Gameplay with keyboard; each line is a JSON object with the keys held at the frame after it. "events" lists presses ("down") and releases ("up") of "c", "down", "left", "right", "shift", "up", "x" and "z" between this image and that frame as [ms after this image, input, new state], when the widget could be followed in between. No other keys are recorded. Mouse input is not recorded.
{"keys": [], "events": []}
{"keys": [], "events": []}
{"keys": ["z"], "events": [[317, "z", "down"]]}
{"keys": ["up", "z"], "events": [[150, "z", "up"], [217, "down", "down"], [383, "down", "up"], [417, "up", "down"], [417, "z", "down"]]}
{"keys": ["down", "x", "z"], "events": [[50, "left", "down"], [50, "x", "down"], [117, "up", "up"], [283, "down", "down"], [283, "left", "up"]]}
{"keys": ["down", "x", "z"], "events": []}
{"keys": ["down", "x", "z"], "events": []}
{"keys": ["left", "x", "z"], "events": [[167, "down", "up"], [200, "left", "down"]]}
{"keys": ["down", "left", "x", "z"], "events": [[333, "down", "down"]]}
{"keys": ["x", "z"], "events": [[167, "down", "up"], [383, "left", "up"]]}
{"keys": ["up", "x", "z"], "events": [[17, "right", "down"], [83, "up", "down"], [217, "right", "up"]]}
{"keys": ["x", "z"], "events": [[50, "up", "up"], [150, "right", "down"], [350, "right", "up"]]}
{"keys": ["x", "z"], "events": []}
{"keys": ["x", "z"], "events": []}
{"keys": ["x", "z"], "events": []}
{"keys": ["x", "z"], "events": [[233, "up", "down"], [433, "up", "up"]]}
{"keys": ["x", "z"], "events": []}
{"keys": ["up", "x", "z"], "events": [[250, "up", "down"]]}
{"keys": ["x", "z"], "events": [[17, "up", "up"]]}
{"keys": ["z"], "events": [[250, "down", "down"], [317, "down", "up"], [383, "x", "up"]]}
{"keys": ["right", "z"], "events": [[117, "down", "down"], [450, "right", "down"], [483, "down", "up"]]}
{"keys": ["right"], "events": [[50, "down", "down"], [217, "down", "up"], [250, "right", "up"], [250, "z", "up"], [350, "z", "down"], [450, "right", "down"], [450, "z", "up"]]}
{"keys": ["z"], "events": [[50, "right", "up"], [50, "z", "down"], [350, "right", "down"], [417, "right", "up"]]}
━━━━━━━━━━━━━━━━━━━━
Exercise objective: Check each line of the listing above. Copy it if it holds the string "left".

The answer:
Gameplay with keyboard; each line is a JSON object with the keys held at the frame after it. "events" lists presses ("down") and releases ("up") of "c", "down", "left", "right", "shift", "up", "x" and "z" between this image and that frame as [ms after this image, input, new state], when the widget could be followed in between. No other keys are recorded. Mouse input is not recorded.
{"keys": ["down", "x", "z"], "events": [[50, "left", "down"], [50, "x", "down"], [117, "up", "up"], [283, "down", "down"], [283, "left", "up"]]}
{"keys": ["left", "x", "z"], "events": [[167, "down", "up"], [200, "left", "down"]]}
{"keys": ["down", "left", "x", "z"], "events": [[333, "down", "down"]]}
{"keys": ["x", "z"], "events": [[167, "down", "up"], [383, "left", "up"]]}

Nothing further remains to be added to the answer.